A tart made with the author’s backyard figs, before the birds and squirrels gnawed on the rest.
Photograph by Anna Traverse Fogle.
Like massaging a poem into a demandingly specific form, and finding that the sonnet or sestina grants your idea more incisive, lovelier expression, cooking in those early days felt like a discovery of restraint’s benefits: How can I coax maximum flavor out of whatever’s kicking around in the produce bin? How long will our flour supply hold out? I baked bread (and wrote about it in this magazine); I baked tarts with backyard figs and hazelnut crusts; I baked chocolate-chip cookies to melt our brittle edges. We experimented with new recipes, rehashed old favorites, riffed and improvised and generally created night after night of meals that provided comfort, pleasure, and balance. A few months into the pandemic, we started to think it might be nice to take a break from the stove now and then — but on the other hand, we were setting some crazy personal records as the days and weeks ticked by, and we doggedly stayed in the kitchen.
Cooking yields opportunities for improvisation; baking is closer to guided meditation.
In pre-pandemic times, we were the sort of people who visited the grocery store, like, a lot. We told ourselves this was because we took a “European approach” to food shopping. It would also be fair to say that we were disorganized. Now, we’ve hung a blackboard on our kitchen wall, and each week we make a menu, then provision accordingly. Some days I find freedom in the planning: fewer daily decisions! Other days, I resent the version of myself who stood there on Saturday morning and felt that an elaborate baked pasta could possibly be the right idea for a weary Thursday evening.
Cooking has yielded opportunities for improvisation; baking is closer to guided meditation. After 150 consecutive nights (mid-March to mid-August) on which my husband and I cooked every morsel of food our family consumed — no carry-out, no delivery, no packaged meals, just all home cooking, all the time — we were both burned out. (We weren’t alone. Helen Rosner nails pandemic kitchen burnout in her essay, “The Joylessness of Cooking,” published in The New Yorker this past November. “I am so bored,” she writes. “I am so tired. In theory, I love to cook. But I am so, so sick of cooking.”)
We finally broke our home-cooking streak with carry-out from Pho Binh. We have some stir-fry skills, but their lemongrass tofu puts our home attempts to shame. After that, we branched out to other favorite spots, focusing on the neighborhood restaurants that we most want to support, come what may. Each week now, I write “takeout” on the blackboard for at least one night’s dinner plan. Something to look forward to.
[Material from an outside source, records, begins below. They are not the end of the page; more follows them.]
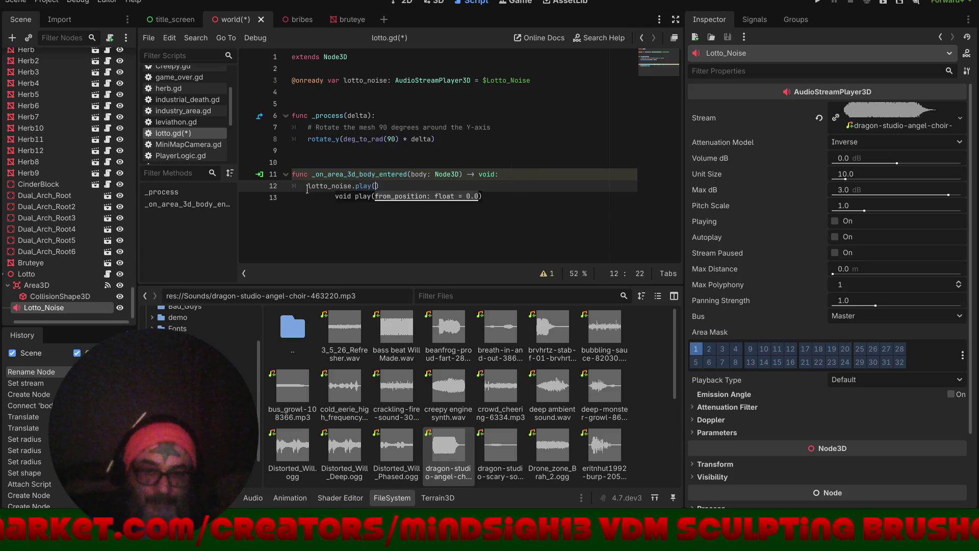
{"action": "key", "text": "End"}
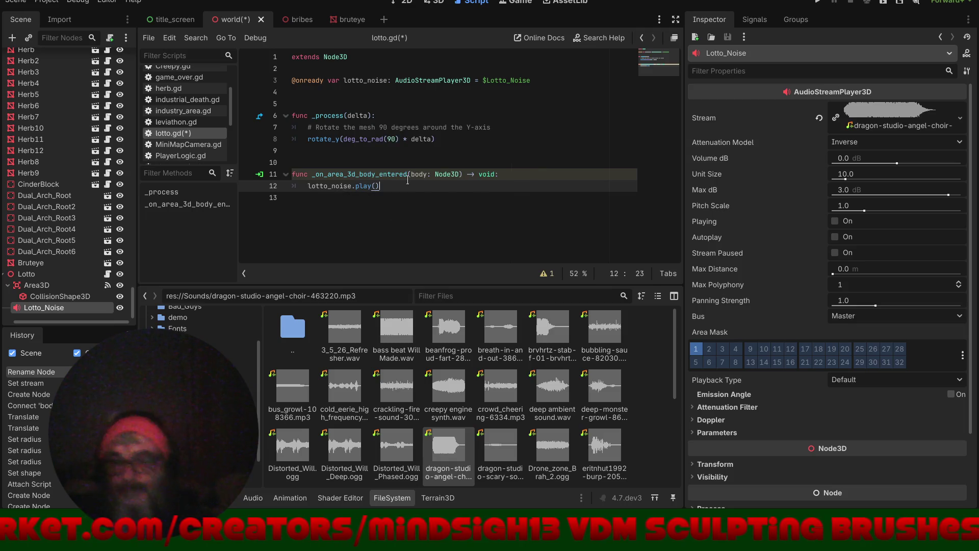
{"action": "key", "text": "ctrl+s"}
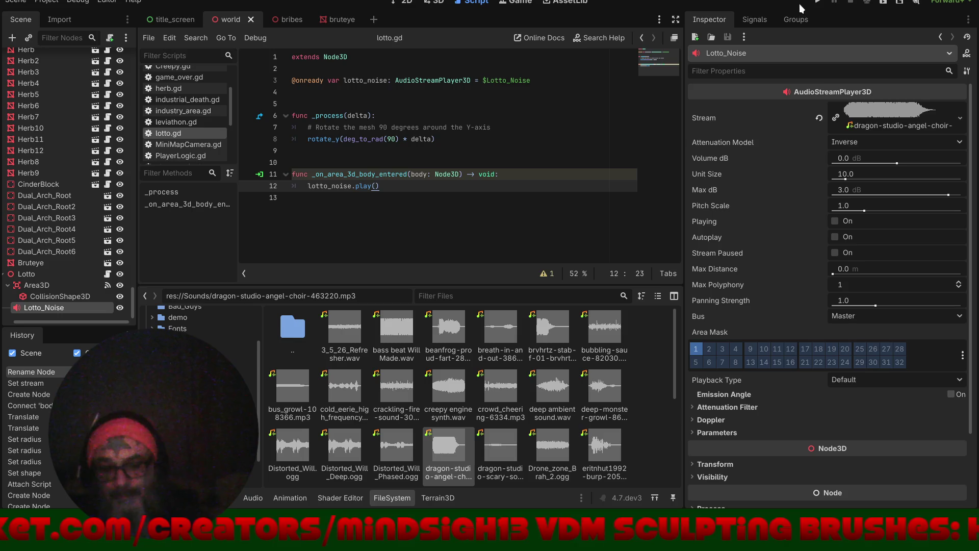
- Run a new game, walk toward the arches, then stop it with F8
{"action": "left_click", "coordinate": [817, 3]}
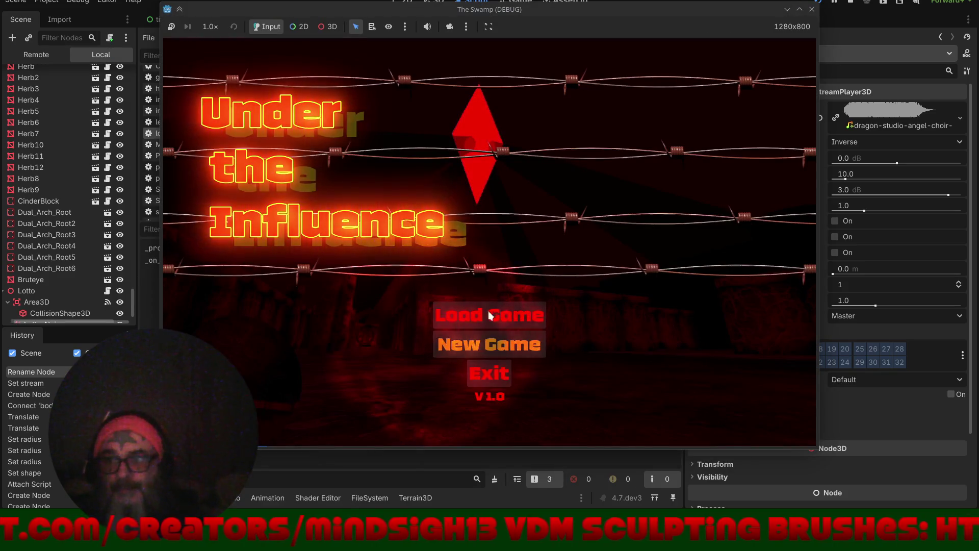
{"action": "left_click", "coordinate": [489, 344]}
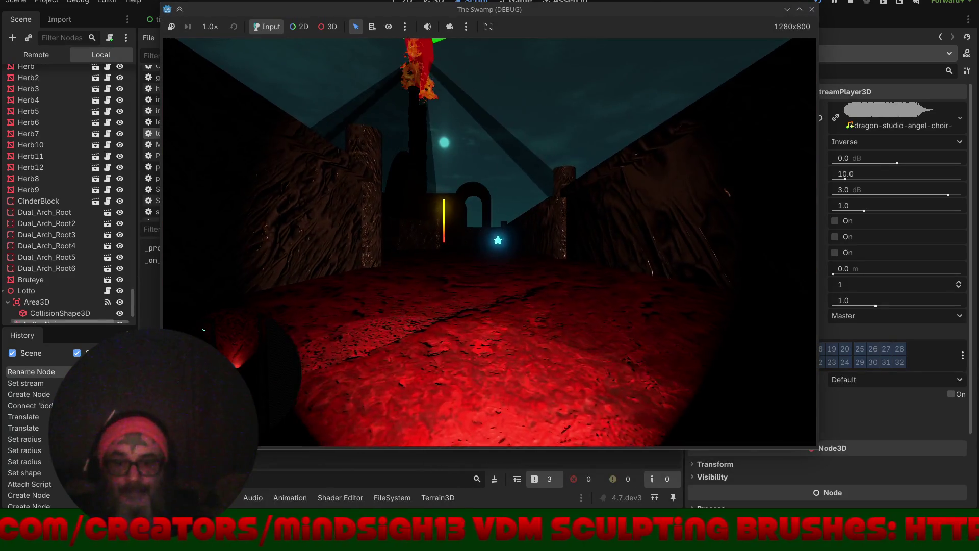
{"action": "key", "text": "w"}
We all need a little something to look forward to, don’t you find? Even in these short, dark days of late winter, the holidays finished and the soil still cold, there’s pleasure to be found in food — not just in the eating, but in the planning, the cooking, the sourcing, and especially in the sharing. That’s not frivolous; it’s fundamental.
This month's food-centric issue includes some familiar ingredients, and other new tastes. You’ll find the results of our annual Readers’ Restaurant Poll. We’re also excited to share our first-ever A-Z selection of quintessentially “Memphis eats.” Further on, it’s nothing to do with food, but you’ll find that our annual CEOs of the Year all have more in common this year than any other: Each runs an area hospital, with all that has entailed over the past 11 months. Over the next few weeks, you'll be able to read all these features online. But perhaps it’s time for you to subscribe, if you haven't already, and we'll make sure each month's magazine is delivered to your mailbox.
Our hope this month is to inspire you to find pleasure in food, and especially in local food. Whether you’re cooking for a family of one or ten, whether there’s money in the budget for carryout or not, feeding yourself and your people nourishes more than the body. It makes everything just a little bit better. But let’s not call that a silver lining.